**WHAT TO WORK ON:** Turn the lines of every entry below into a JSON list of strings, one string per line, skipping blank lines. Leave the pictures out of the answer.

**DATA FOR THE TASK:**
• • •
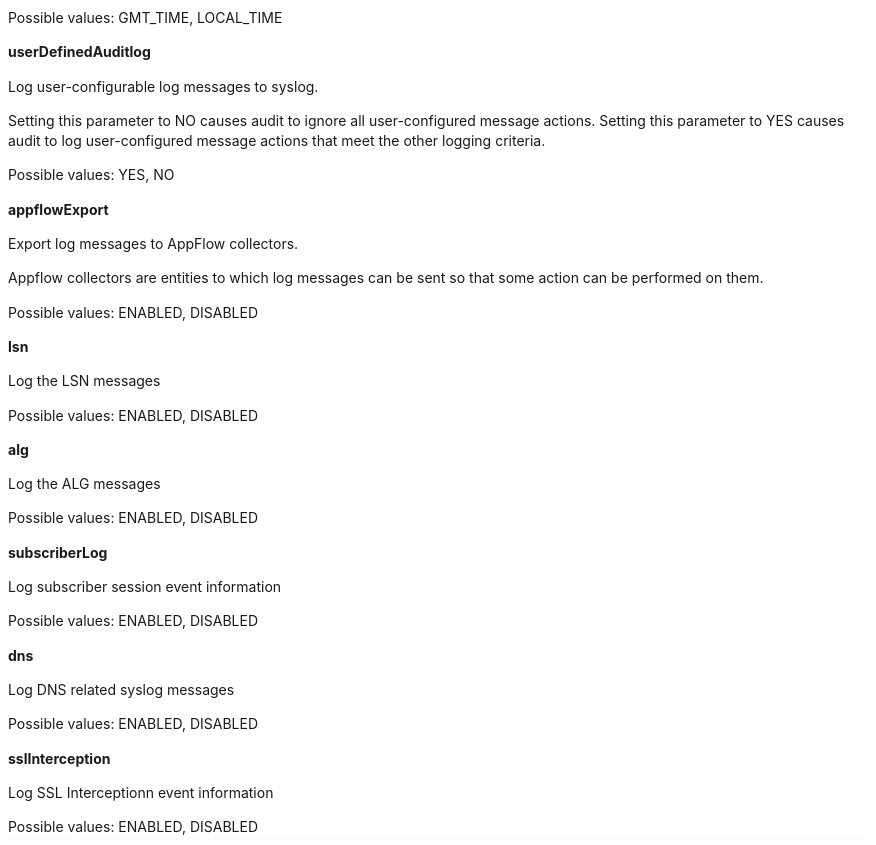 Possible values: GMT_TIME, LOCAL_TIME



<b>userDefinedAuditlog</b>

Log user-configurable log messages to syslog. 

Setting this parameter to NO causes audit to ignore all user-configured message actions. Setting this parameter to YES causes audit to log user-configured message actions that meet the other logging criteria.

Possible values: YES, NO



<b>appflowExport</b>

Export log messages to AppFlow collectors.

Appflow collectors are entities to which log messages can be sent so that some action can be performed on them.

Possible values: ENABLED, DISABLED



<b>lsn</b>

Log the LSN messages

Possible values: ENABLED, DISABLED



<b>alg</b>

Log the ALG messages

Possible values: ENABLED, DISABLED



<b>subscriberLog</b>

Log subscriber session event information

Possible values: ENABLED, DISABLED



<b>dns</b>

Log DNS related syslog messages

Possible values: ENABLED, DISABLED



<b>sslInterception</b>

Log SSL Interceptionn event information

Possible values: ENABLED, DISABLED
• • •
**COMPLETED TASK:**
[
  " Possible values: GMT_TIME, LOCAL_TIME",
  "<b>userDefinedAuditlog</b>",
  "Log user-configurable log messages to syslog. ",
  "Setting this parameter to NO causes audit to ignore all user-configured message actions. Setting this parameter to YES causes audit to log user-configured message actions that meet the other logging criteria.",
  "Possible values: YES, NO",
  "<b>appflowExport</b>",
  "Export log messages to AppFlow collectors.",
  "Appflow collectors are entities to which log messages can be sent so that some action can be performed on them.",
  "Possible values: ENABLED, DISABLED",
  "<b>lsn</b>",
  "Log the LSN messages",
  "Possible values: ENABLED, DISABLED",
  "<b>alg</b>",
  "Log the ALG messages",
  "Possible values: ENABLED, DISABLED",
  "<b>subscriberLog</b>",
  "Log subscriber session event information",
  "Possible values: ENABLED, DISABLED",
  "<b>dns</b>",
  "Log DNS related syslog messages",
  "Possible values: ENABLED, DISABLED",
  "<b>sslInterception</b>",
  "Log SSL Interceptionn event information",
  "Possible values: ENABLED, DISABLED"
]